## Work item
Copy the lines below without any change, starting at the line that contains "default V replace(K" and ending with the last line.

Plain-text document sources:
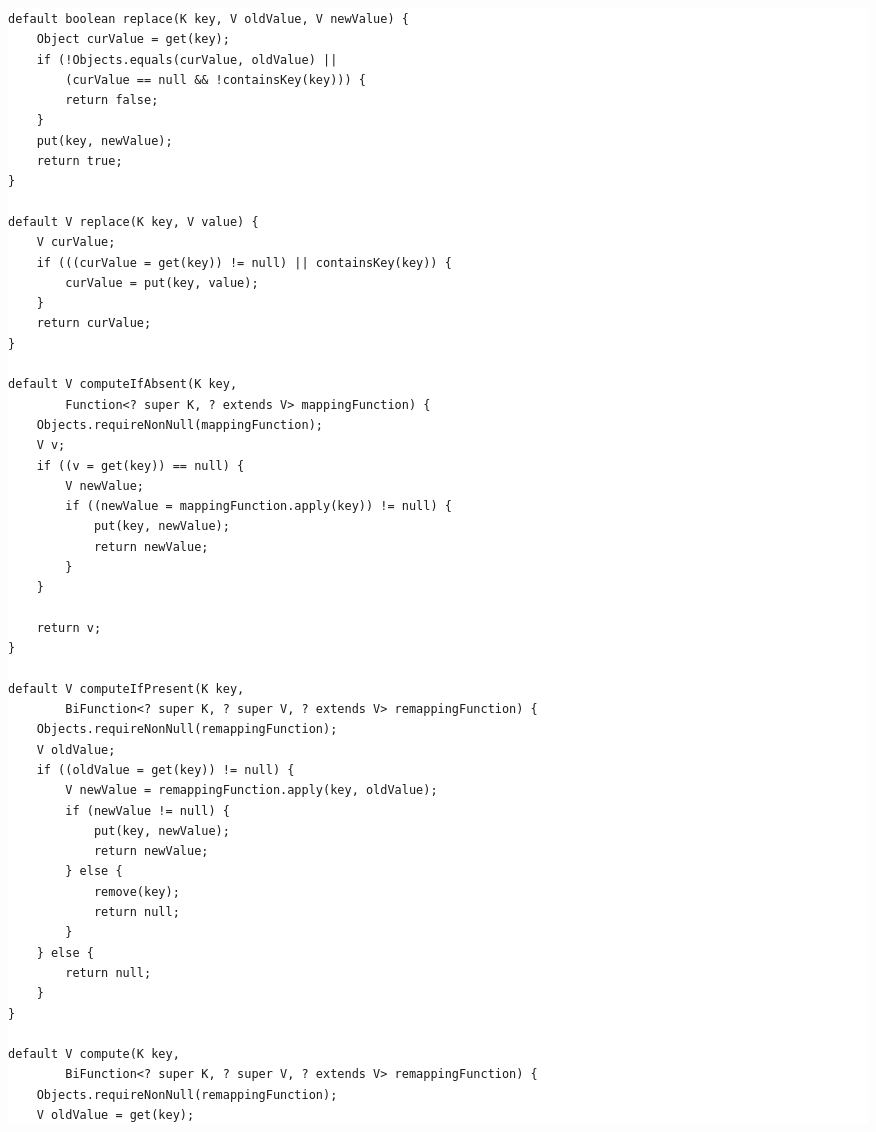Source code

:    default boolean replace(K key, V oldValue, V newValue) {
        Object curValue = get(key);
        if (!Objects.equals(curValue, oldValue) ||
            (curValue == null && !containsKey(key))) {
            return false;
        }
        put(key, newValue);
        return true;
    }

    default V replace(K key, V value) {
        V curValue;
        if (((curValue = get(key)) != null) || containsKey(key)) {
            curValue = put(key, value);
        }
        return curValue;
    }

    default V computeIfAbsent(K key,
            Function<? super K, ? extends V> mappingFunction) {
        Objects.requireNonNull(mappingFunction);
        V v;
        if ((v = get(key)) == null) {
            V newValue;
            if ((newValue = mappingFunction.apply(key)) != null) {
                put(key, newValue);
                return newValue;
            }
        }

        return v;
    }

    default V computeIfPresent(K key,
            BiFunction<? super K, ? super V, ? extends V> remappingFunction) {
        Objects.requireNonNull(remappingFunction);
        V oldValue;
        if ((oldValue = get(key)) != null) {
            V newValue = remappingFunction.apply(key, oldValue);
            if (newValue != null) {
                put(key, newValue);
                return newValue;
            } else {
                remove(key);
                return null;
            }
        } else {
            return null;
        }
    }

    default V compute(K key,
            BiFunction<? super K, ? super V, ? extends V> remappingFunction) {
        Objects.requireNonNull(remappingFunction);
        V oldValue = get(key);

## Answer to the exercise
    default V replace(K key, V value) {
        V curValue;
        if (((curValue = get(key)) != null) || containsKey(key)) {
            curValue = put(key, value);
        }
        return curValue;
    }

    default V computeIfAbsent(K key,
            Function<? super K, ? extends V> mappingFunction) {
        Objects.requireNonNull(mappingFunction);
        V v;
        if ((v = get(key)) == null) {
            V newValue;
            if ((newValue = mappingFunction.apply(key)) != null) {
                put(key, newValue);
                return newValue;
            }
        }

        return v;
    }

    default V computeIfPresent(K key,
            BiFunction<? super K, ? super V, ? extends V> remappingFunction) {
        Objects.requireNonNull(remappingFunction);
        V oldValue;
        if ((oldValue = get(key)) != null) {
            V newValue = remappingFunction.apply(key, oldValue);
            if (newValue != null) {
                put(key, newValue);
                return newValue;
            } else {
                remove(key);
                return null;
            }
        } else {
            return null;
        }
    }

    default V compute(K key,
            BiFunction<? super K, ? super V, ? extends V> remappingFunction) {
        Objects.requireNonNull(remappingFunction);
        V oldValue = get(key);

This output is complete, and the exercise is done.